▶ _What to do_
Copy out the entries below, replacing each occurrence of "chart" with "graph" and changing nothing else. Leave the pictures out of your copy.

▶ _Provided data_
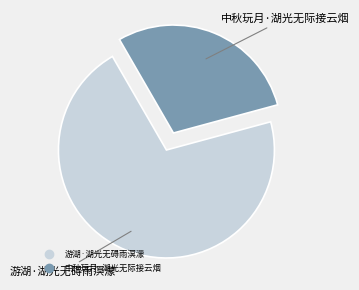

Rank the categories by value from highest to lowest.

游湖·湖光无碍雨溟濛, 中秋玩月·湖光无际接云烟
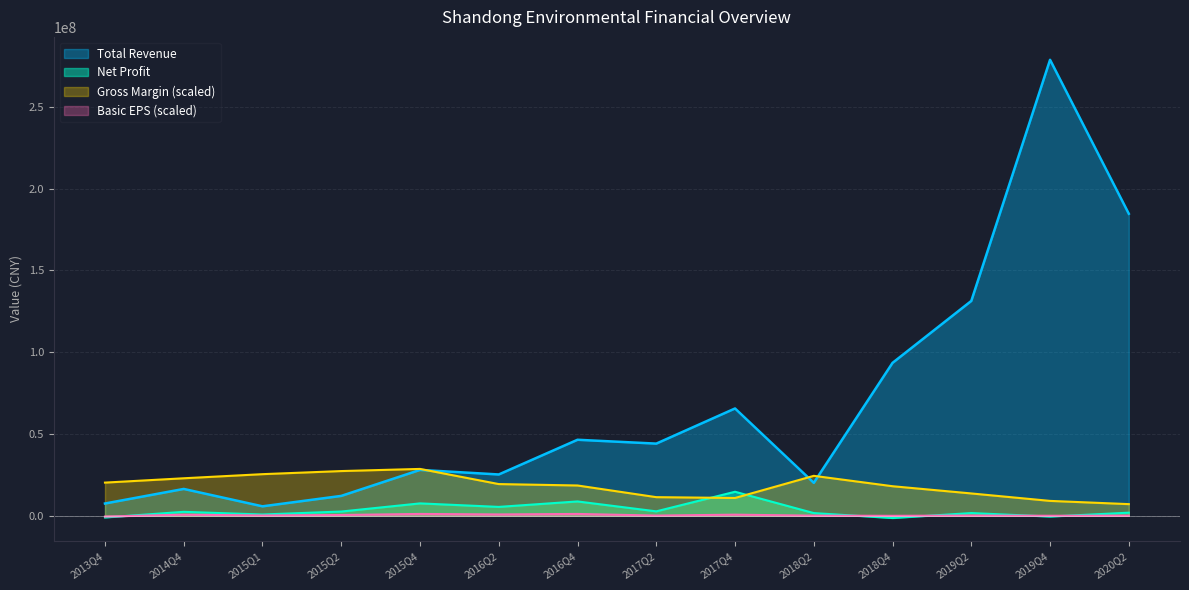

What is the total value across all series at 2018Q4?

110058480.1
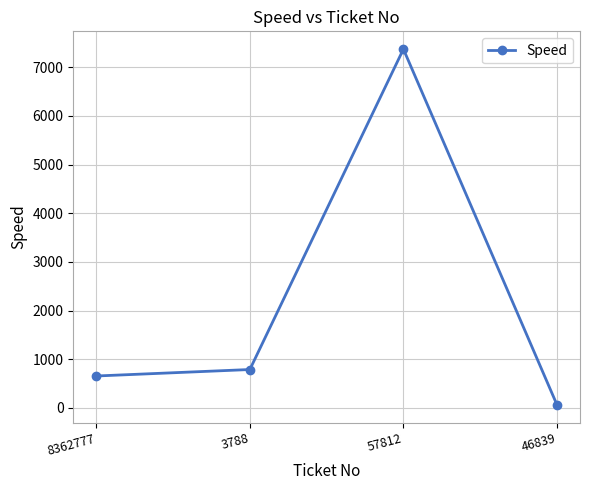

Reading left to right, what are all the values shown in this chart?

655	788	7373	63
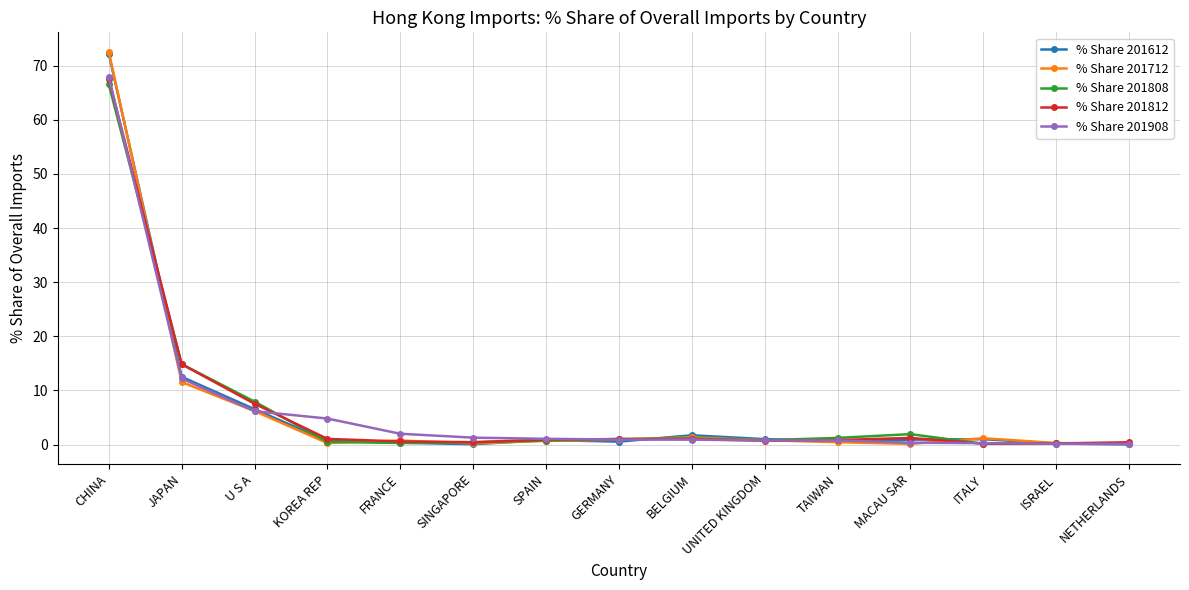

What is the difference between the maximum and minimum values in the % Share 201908 series?

67.8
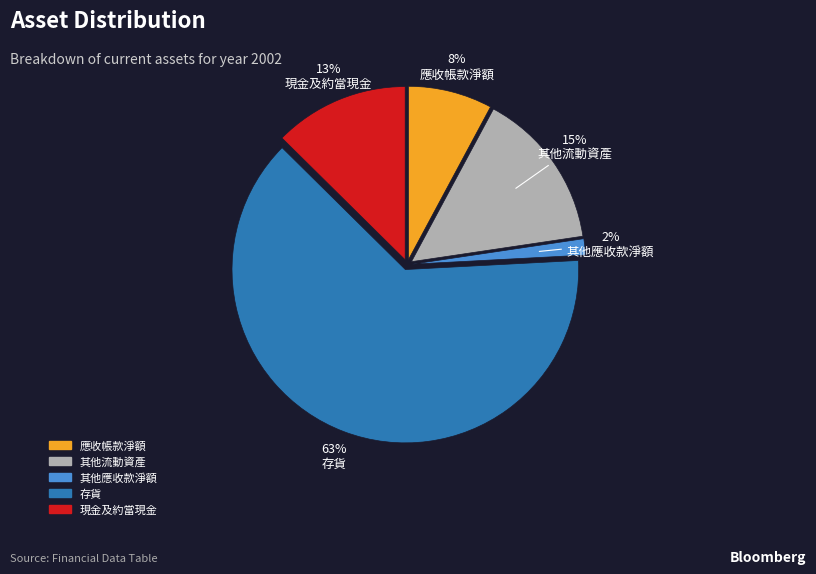

Is there a majority slice in this chart?

Yes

▶ _Result below_
Rank the categories by value from highest to lowest.

游湖·湖光无碍雨溟濛, 中秋玩月·湖光无际接云烟

What is the total value across all series at 2018Q4?

110058480.1

Reading left to right, what are all the values shown in this graph?

655	788	7373	63

What is the difference between the maximum and minimum values in the % Share 201908 series?

67.8

Is there a majority slice in this graph?

Yes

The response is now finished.